INTRODUCTION: Smoke exposure of COPD (Chronic Obstructive Pulmonary Disease) patients increases the frequency of exacerbations and affects the quality of life. However, most patients still continue to active/passive smoking exposure after being diagnosed with COPD. In this study, the effects of active/passive smoking exposure on symptoms exacerbation/pulmonary functions in COPD patients were investigated.

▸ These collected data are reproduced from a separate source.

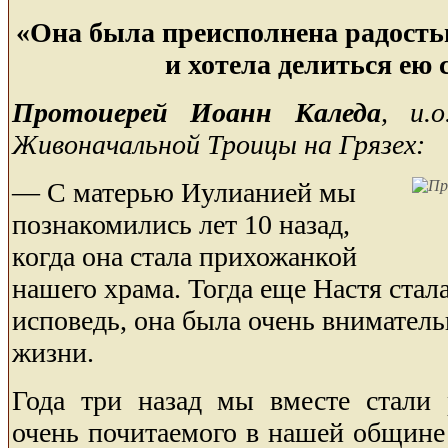
«Она была преисполнена радост
и хотела делиться ею 
Протоиерей Иоанн Каледа
, и.
Живоначальной Троицы на Грязех:
— С матерью Иулианией мы
познакомились лет 10 назад,
когда она стала прихожанкой
нашего храма. Тогда еще Настя стала
исповедь, она была очень вниматель
жизни.
Года три назад мы вместе стали 
очень почитаемого в нашей общин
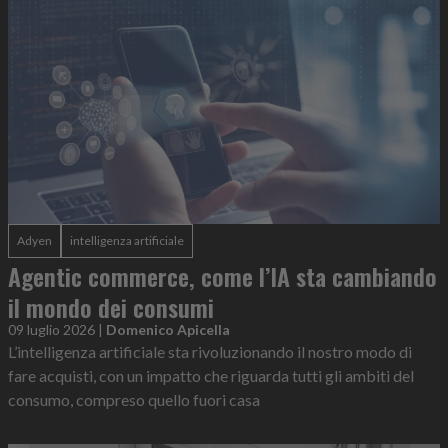
Adyen
intelligenza artificiale
Agentic commerce, come l’IA sta cambiando
il mondo dei consumi
09 luglio 2026
|
Domenico Apicella
L’intelligenza artificiale sta rivoluzionando il nostro modo di
fare acquisti, con un impatto che riguarda tutti gli ambiti del
consumo, compreso quello fuori casa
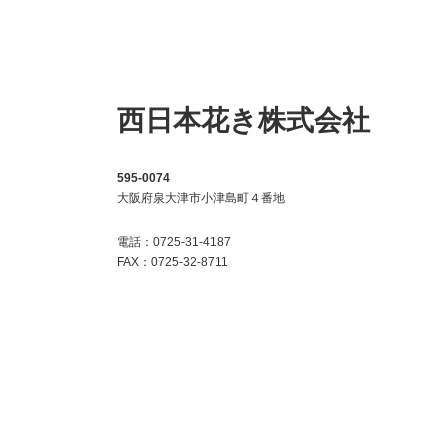
西日本花き株式会社
595-0074
大阪府泉大津市小津島町４番地
電話：0725-31-4187
FAX：0725-32-8711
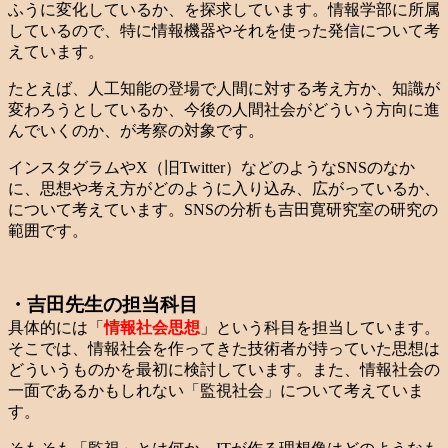
ふうに変化しているか、を探求しています。情報学部に所属
しているので、特に情報機器やそれを使った発信について考
えています。
たとえば、人工知能の登場で人間に対する考え方か、知識が
変わろうとしているか、今後の人間社会がどういう方向に進
んでいくのか、が考察の対象です。
インスタグラムやX（旧Twitter）などのようなSNSのなか
に、思想や考え方がどのように入り込み、広がっているか、
について考えています。SNSの分析も吉田寛研究室の研究の
範囲です。
・吉田先生の担当科目
具体的には「
情報社会思想
」という科目を担当しています。
そこでは、情報社会を作ってきた技術者が持っていた思想は
どういうものかを最初に検討しています。また、情報社会の
一面であるかもしれない「監視社会」について考えていま
す。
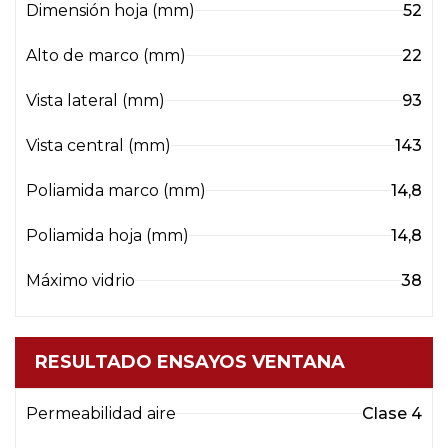
Dimensión hoja (mm)
52
Alto de marco (mm)
22
Vista lateral (mm)
93
Vista central (mm)
143
Poliamida marco (mm)
14,8
Poliamida hoja (mm)
14,8
Máximo vidrio
38
RESULTADO ENSAYOS VENTANA
Permeabilidad aire
Clase 4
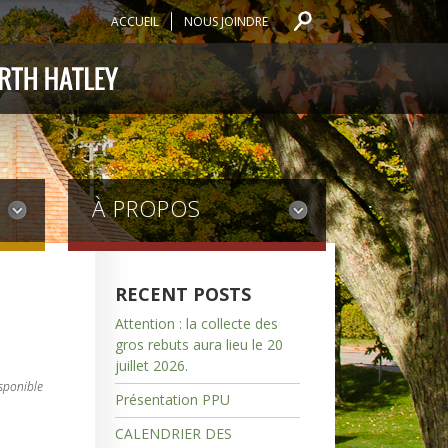
ACCUEIL
NOUS JOINDRE
À PROPOS
RECENT POSTS
Attention : la collecte des
gros rebuts aura lieu le 20
juillet 2026.
sponible
Présentation PPU
CALENDRIER DES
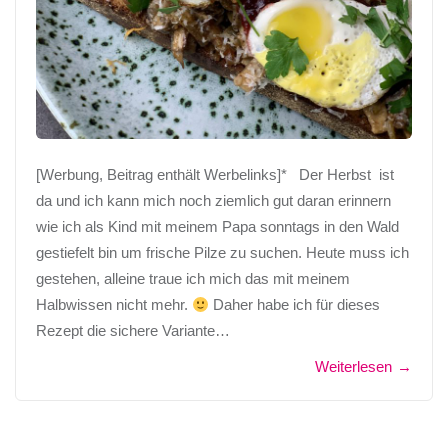
[Werbung, Beitrag enthält Werbelinks]* Der Herbst ist
da und ich kann mich noch ziemlich gut daran erinnern
wie ich als Kind mit meinem Papa sonntags in den Wald
gestiefelt bin um frische Pilze zu suchen. Heute muss ich
gestehen, alleine traue ich mich das mit meinem
Halbwissen nicht mehr.
Daher habe ich für dieses
Rezept die sichere Variante…
Weiterlesen
→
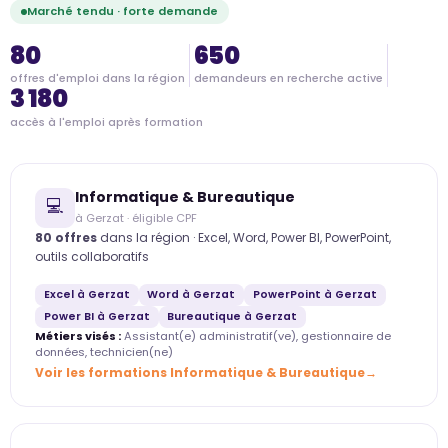
Marché tendu · forte demande
80
650
offres d'emploi dans la région
demandeurs en recherche active
3 180
accès à l'emploi après formation
Informatique & Bureautique
💻
à Gerzat · éligible CPF
80 offres
dans la région · Excel, Word, Power BI, PowerPoint,
outils collaboratifs
Excel à Gerzat
Word à Gerzat
PowerPoint à Gerzat
Power BI à Gerzat
Bureautique à Gerzat
Métiers visés :
Assistant(e) administratif(ve), gestionnaire de
données, technicien(ne)
Voir les formations Informatique & Bureautique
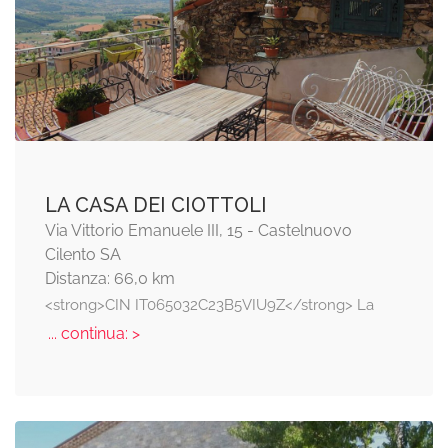
LA CASA DEI CIOTTOLI
Via Vittorio Emanuele III, 15 - Castelnuovo
Cilento SA
Distanza: 66,0 km
<strong>CIN IT065032C23B5VIU9Z</strong> La
... continua: >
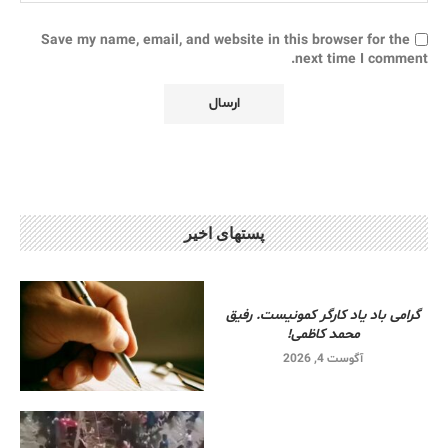
Save my name, email, and website in this browser for the
next time I comment.
پستهای اخیر
گرامی باد یاد کارگر کمونیست. رفیق
محمد کاظمی!
آگوست 4, 2026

METHODS: Totally 151 COPD patients were included in the study. Patient data on active/passive smoking exposure and exacerbation frequency, and COPD Assessment Test(CAT), modified Medical Research Council dyspnea scale(m-MRC), and pulmonary function tests(PFT) were recorded. As well as active smoking exposure, these parameters were especially evaluated in ex-smoker COPD patients according to passive smoking exposure. The data were evaluated in SPSS 22.0 program; X2 and student t-tests were applied.
RESULTS: Active/passive exposure was determined (26.49% and 43.05%, respectively). Total cigarette consumption was 1.5 times higher in men, and passive smoking exposure (69.56%) was higher in women. In addition, it was determined that the m-MRC score increased statistically significantly as exposure to passive cigarettes increased. It was observed that the number of exacerbations increased in ex-smoker COPD patients with passive exposure. Another finding in the study; was determined that the increase in each standard deviation in cigarette consumption caused a 19% decrease in pulmonary function capacity and an increase in m-MRC, CAT scores.
DISCUSSION AND CONCLUSION: Active/passive smoking exposure was detected in most COPD patients. It was determined that continuous smoking exposure in patients caused an increase in the number of exacerbations and a deterioration in the quality of life. Therefore, it is necessary to increase awareness of passive smoking exposure in the management of COPD patients.